Frequently Asked Questions
Can I use just Dr Pepper and skip the root beer? Yeah. Works fine. You lose a tiny bit of depth underneath but it’s still good. The Dr Pepper carries it.
What if I don’t have semi-sweet chips? Dark chocolate works. So does milk chocolate. Milk makes them sweeter. Dark makes them more bitter and you need more vanilla to balance it.
How long do these stay fresh? Three days at room temperature in a container. They dry out by day four. Fridge keeps them fudgy longer but they get hard when cold. Room temp or slightly warmed is the move.
Why 345°F instead of 350? The soda carbonates faster at higher temps. You lose the fudgy center and get a cake instead. Lower temp gives the bubbles time to set texture without overdrying the middle. Not totally sure why but it works every time.
Can I use a 9x13 pan instead? You can. They’ll bake faster, maybe 20-24 minutes. Thinner brownies. They’ll still be good but less fudgy in the center. Stick with 9x9 for the best simple brownie recipe texture.

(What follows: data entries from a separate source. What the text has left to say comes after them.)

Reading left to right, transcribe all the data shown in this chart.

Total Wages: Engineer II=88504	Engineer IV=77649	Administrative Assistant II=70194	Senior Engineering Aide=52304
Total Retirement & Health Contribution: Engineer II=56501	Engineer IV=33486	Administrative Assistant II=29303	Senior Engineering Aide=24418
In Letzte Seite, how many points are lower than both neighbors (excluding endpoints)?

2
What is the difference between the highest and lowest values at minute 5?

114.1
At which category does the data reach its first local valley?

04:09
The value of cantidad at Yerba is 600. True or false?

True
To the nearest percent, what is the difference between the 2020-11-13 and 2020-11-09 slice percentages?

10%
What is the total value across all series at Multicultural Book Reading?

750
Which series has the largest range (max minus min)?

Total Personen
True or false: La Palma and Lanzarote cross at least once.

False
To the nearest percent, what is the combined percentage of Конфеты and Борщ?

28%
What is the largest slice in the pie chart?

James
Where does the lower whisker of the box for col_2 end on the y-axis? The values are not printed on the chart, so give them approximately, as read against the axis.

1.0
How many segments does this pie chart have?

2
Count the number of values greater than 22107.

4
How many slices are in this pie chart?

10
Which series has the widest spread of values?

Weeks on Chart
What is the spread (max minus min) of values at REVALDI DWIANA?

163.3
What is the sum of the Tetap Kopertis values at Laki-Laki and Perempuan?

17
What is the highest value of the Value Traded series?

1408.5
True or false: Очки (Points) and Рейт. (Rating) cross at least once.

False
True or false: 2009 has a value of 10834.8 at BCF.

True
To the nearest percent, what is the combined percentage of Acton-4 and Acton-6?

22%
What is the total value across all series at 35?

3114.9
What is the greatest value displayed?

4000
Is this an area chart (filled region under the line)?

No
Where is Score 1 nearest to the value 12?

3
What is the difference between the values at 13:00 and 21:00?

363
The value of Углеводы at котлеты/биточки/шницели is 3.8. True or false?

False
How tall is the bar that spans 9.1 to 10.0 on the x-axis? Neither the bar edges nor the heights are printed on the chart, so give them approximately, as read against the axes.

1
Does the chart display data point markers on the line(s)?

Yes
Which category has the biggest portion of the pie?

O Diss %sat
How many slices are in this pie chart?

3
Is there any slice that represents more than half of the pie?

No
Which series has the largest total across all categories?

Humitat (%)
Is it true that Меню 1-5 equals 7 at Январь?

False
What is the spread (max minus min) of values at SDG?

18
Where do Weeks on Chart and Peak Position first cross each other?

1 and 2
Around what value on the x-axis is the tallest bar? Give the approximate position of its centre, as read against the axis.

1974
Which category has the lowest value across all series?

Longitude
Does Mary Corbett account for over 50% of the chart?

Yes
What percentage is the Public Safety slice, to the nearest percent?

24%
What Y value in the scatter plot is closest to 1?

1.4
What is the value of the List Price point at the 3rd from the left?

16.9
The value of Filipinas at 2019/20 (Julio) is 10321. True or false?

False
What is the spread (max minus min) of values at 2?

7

Is this a cosmic brownie knockoff? Not really. Cosmic brownies are cakey with frosting. This is fudgy and dense. Different animal. Similar vibe though—that nostalgic chocolate thing.
Do I need vanilla extract? Technically no. But yes. It kills the soda edge and makes the whole thing taste less weird. Worth the teaspoon.